Speaking (as I was about five lines back) of death, the next act was New York City's Dearly Beloved. These guys pushed the improv envelope to new and previously unthought of boundaries. Working from an actual name randomly chosen from yesterday's obituary page in The Gazette, DB improvised not only the wake for but the entire life story of the deceased. Definitely a lot more more risky than taking your usual "Spatula" and "proctologist" suggestions. It was a risk that paid off for the edgy New York troupe big time.
The late showed wrapped up where this blog began.
The Mprov after party followed. As did the Mprov tradition of 4 AM poutine, which I must admit, I ducked out on at the last minute. I did so in favour of an attempt to recapture my youth by riding night buses clear across the city with large groups of drunken teenagers in a desperate bid to get home before sunrise.
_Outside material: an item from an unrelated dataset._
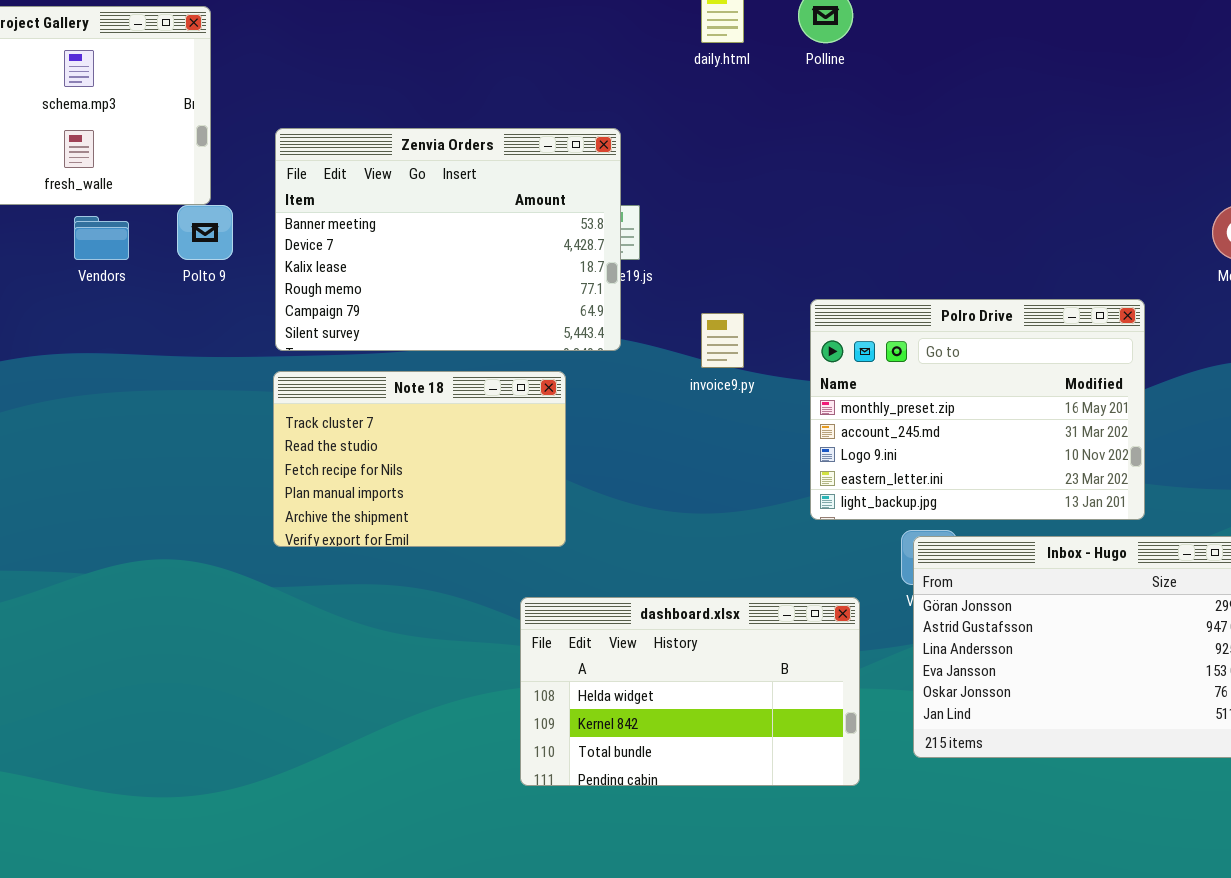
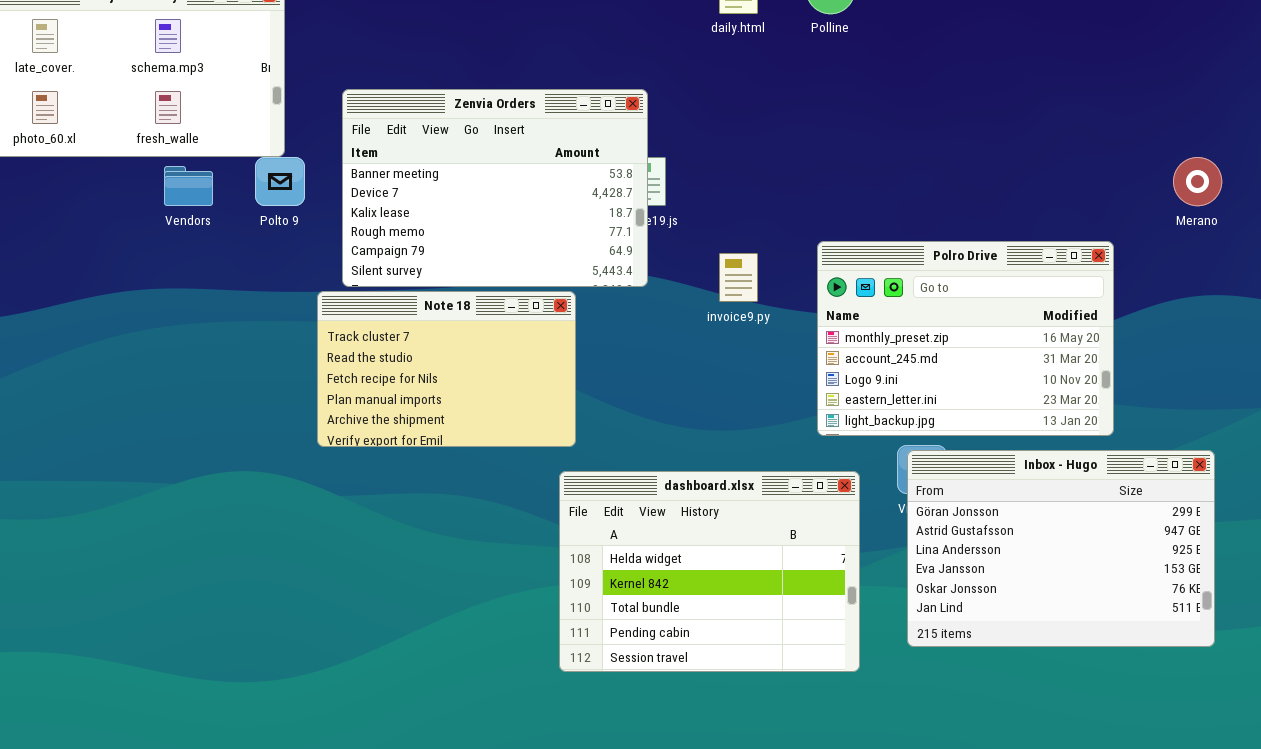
Note 18: [273,371,566,547] -> [317,291,576,447], moved
dashboard.xlsx: [520,597,860,786] -> [559,471,860,672], resized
If you're reading this blog around the time I post it, you still have time to catch the Sex T. Rex and Outside Joke improv workshops at Mainline Theatre at 2:30 PM today. Learn from the best, I always say.
Tonight, after the annual Mprov participants dinner, I will be hosting and performing in the penultimate and final Mprov shows respectively. Followed, of course, by the after party.
I think I'll pass on the night buses and the drunken teenagers time around.